* PROBLEM TO WORK ON
Please write out the rows below exactly as they appear, leaving out the pictures.

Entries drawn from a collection
%%

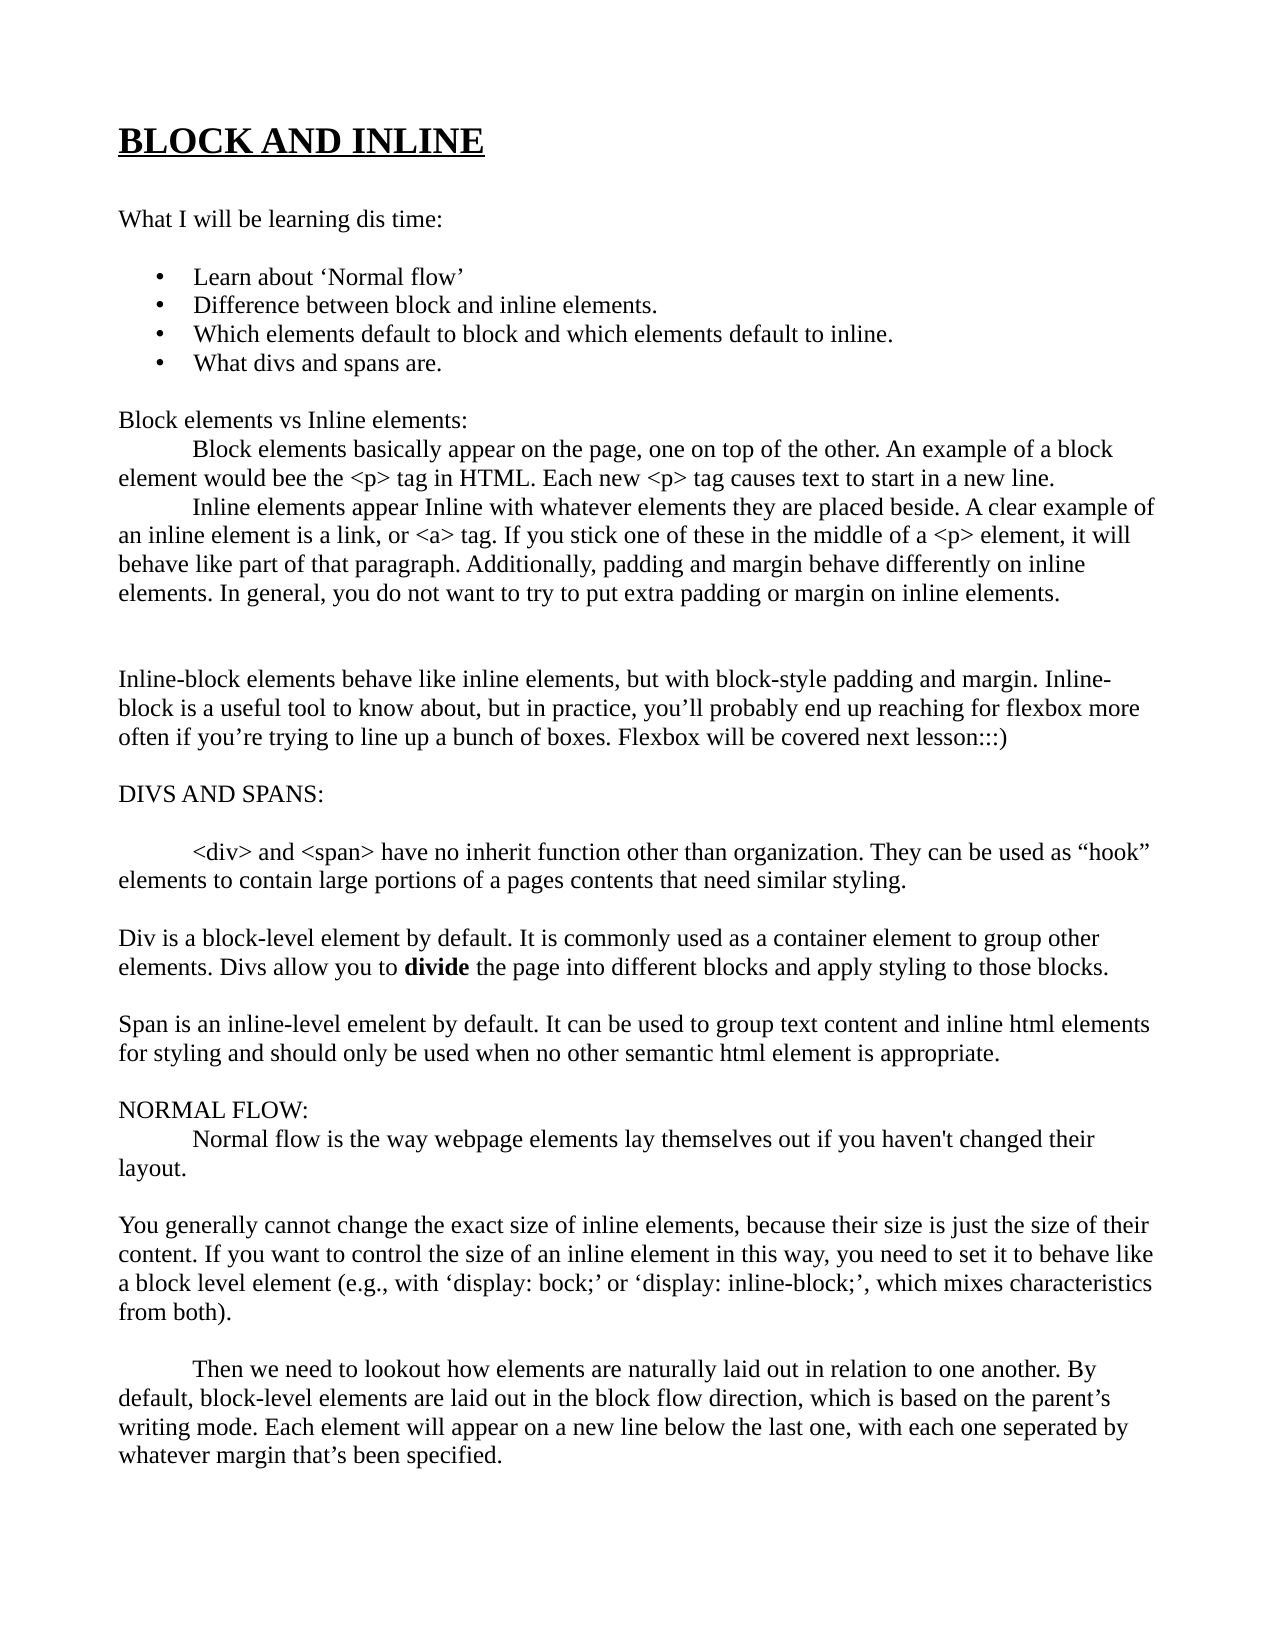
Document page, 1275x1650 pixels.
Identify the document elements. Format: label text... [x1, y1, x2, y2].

text DIVS AND SPANS: [118, 779, 1157, 808]
list What divs and spans are. [156, 348, 1157, 377]
text Block elements basically appear on the page, one on top of the other. An example of a block element would bee the <p> tag in HTML. Each new <p> tag causes text to start in a new line. [118, 434, 1157, 492]
list Learn about ‘Normal flow’ [156, 262, 1157, 291]
list Difference between block and inline elements. [156, 291, 1157, 319]
text <div> and <span> have no inherit function other than organization. They can be used as “hook” elements to contain large portions of a pages contents that need similar styling. [118, 837, 1157, 894]
text Inline-block elements behave like inline elements, but with block-style padding and margin. Inline-block is a useful tool to know about, but in practice, you’ll probably end up reaching for flexbox more often if you’re trying to line up a bunch of boxes. Flexbox will be covered next lesson:::) [118, 664, 1157, 751]
text Inline elements appear Inline with whatever elements they are placed beside. A clear example of an inline element is a link, or <a> tag. If you stick one of these in the middle of a <p> element, it will behave like part of that paragraph. Additionally, padding and margin behave differently on inline elements. In general, you do not want to try to put extra padding or margin on inline elements. [118, 492, 1157, 607]
text Block elements vs Inline elements: [118, 406, 1157, 434]
text Then we need to lookout how elements are naturally laid out in relation to one another. By default, block-level elements are laid out in the block flow direction, which is based on the parent’s writing mode. Each element will appear on a new line below the last one, with each one seperated by whatever margin that’s been specified. [118, 1354, 1157, 1469]
list Which elements default to block and which elements default to inline. [156, 319, 1157, 348]
text What I will be learning dis time: [118, 204, 1157, 233]
text Div is a block-level element by default. It is commonly used as a container element to group other elements. Divs allow you to divide the page into different blocks and apply styling to those blocks. [118, 923, 1157, 981]
text BLOCK AND INLINE [118, 118, 1157, 161]
text Span is an inline-level emelent by default. It can be used to group text content and inline html elements for styling and should only be used when no other semantic html element is appropriate. [118, 1009, 1157, 1067]
text NORMAL FLOW: [118, 1096, 1157, 1124]
text You generally cannot change the exact size of inline elements, because their size is just the size of their content. If you want to control the size of an inline element in this way, you need to set it to behave like a block level element (e.g., with ‘display: bock;’ or ‘display: inline-block;’, which mixes characteristics from both). [118, 1211, 1157, 1326]
text Normal flow is the way webpage elements lay themselves out if you haven't changed their layout. [118, 1124, 1157, 1182]
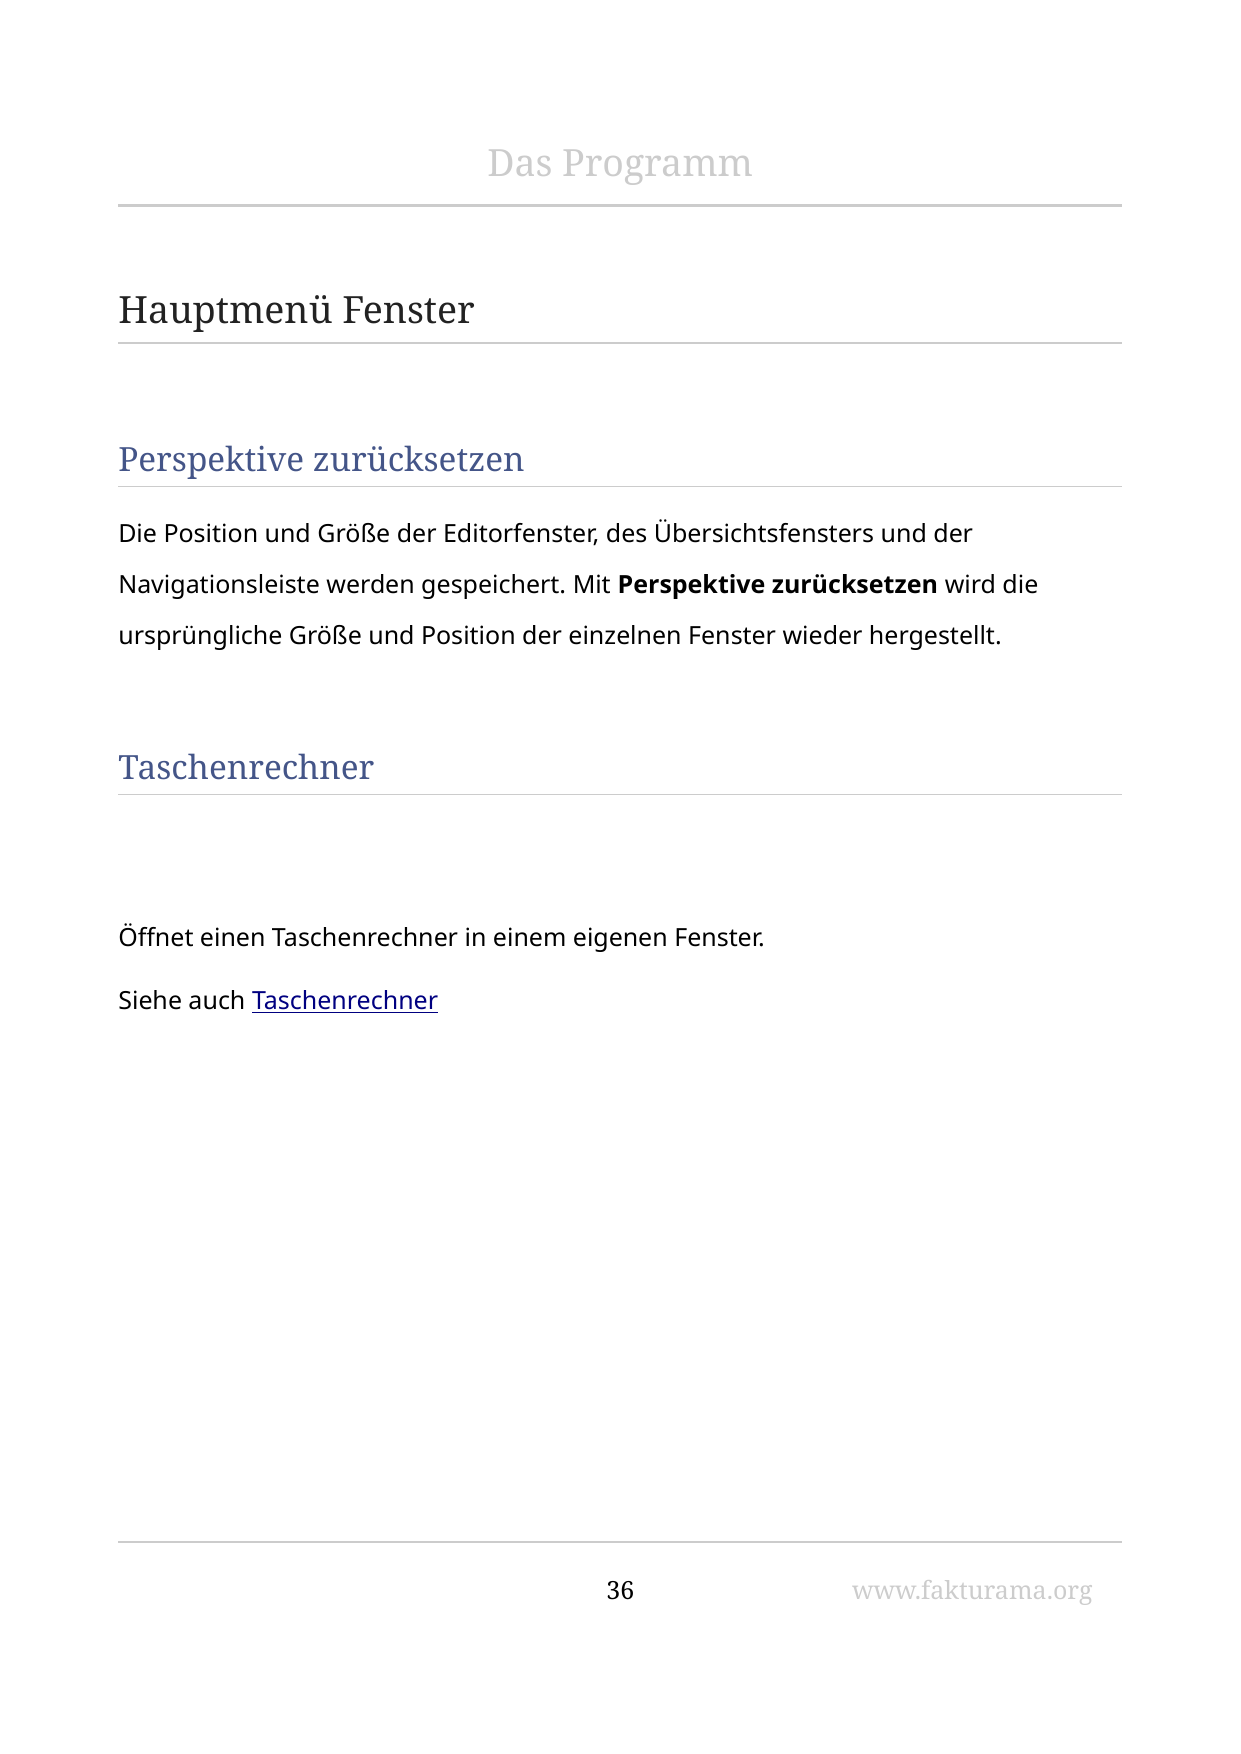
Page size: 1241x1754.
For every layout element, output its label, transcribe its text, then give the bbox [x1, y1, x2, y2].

%%

* EXERCISE ANSWER
Document page, 1275x1650 pixels.
Identify the document elements. Format: label text... [x1, y1, x2, y2].

text DIVS AND SPANS: [118, 779, 1157, 808]
list What divs and spans are. [156, 348, 1157, 377]
text Block elements basically appear on the page, one on top of the other. An example of a block element would bee the <p> tag in HTML. Each new <p> tag causes text to start in a new line. [118, 434, 1157, 492]
list Learn about ‘Normal flow’ [156, 262, 1157, 291]
list Difference between block and inline elements. [156, 291, 1157, 319]
text <div> and <span> have no inherit function other than organization. They can be used as “hook” elements to contain large portions of a pages contents that need similar styling. [118, 837, 1157, 894]
text Inline-block elements behave like inline elements, but with block-style padding and margin. Inline-block is a useful tool to know about, but in practice, you’ll probably end up reaching for flexbox more often if you’re trying to line up a bunch of boxes. Flexbox will be covered next lesson:::) [118, 664, 1157, 751]
text Inline elements appear Inline with whatever elements they are placed beside. A clear example of an inline element is a link, or <a> tag. If you stick one of these in the middle of a <p> element, it will behave like part of that paragraph. Additionally, padding and margin behave differently on inline elements. In general, you do not want to try to put extra padding or margin on inline elements. [118, 492, 1157, 607]
text Block elements vs Inline elements: [118, 406, 1157, 434]
text Then we need to lookout how elements are naturally laid out in relation to one another. By default, block-level elements are laid out in the block flow direction, which is based on the parent’s writing mode. Each element will appear on a new line below the last one, with each one seperated by whatever margin that’s been specified. [118, 1354, 1157, 1469]
list Which elements default to block and which elements default to inline. [156, 319, 1157, 348]
text What I will be learning dis time: [118, 204, 1157, 233]
text Div is a block-level element by default. It is commonly used as a container element to group other elements. Divs allow you to divide the page into different blocks and apply styling to those blocks. [118, 923, 1157, 981]
text BLOCK AND INLINE [118, 118, 1157, 161]
text Span is an inline-level emelent by default. It can be used to group text content and inline html elements for styling and should only be used when no other semantic html element is appropriate. [118, 1009, 1157, 1067]
text NORMAL FLOW: [118, 1096, 1157, 1124]
text You generally cannot change the exact size of inline elements, because their size is just the size of their content. If you want to control the size of an inline element in this way, you need to set it to behave like a block level element (e.g., with ‘display: bock;’ or ‘display: inline-block;’, which mixes characteristics from both). [118, 1211, 1157, 1326]
text Normal flow is the way webpage elements lay themselves out if you haven't changed their layout. [118, 1124, 1157, 1182]
Page size: 1241x1754.
For every layout element, output its label, transcribe its text, then give the bbox [x1, y1, x2, y2].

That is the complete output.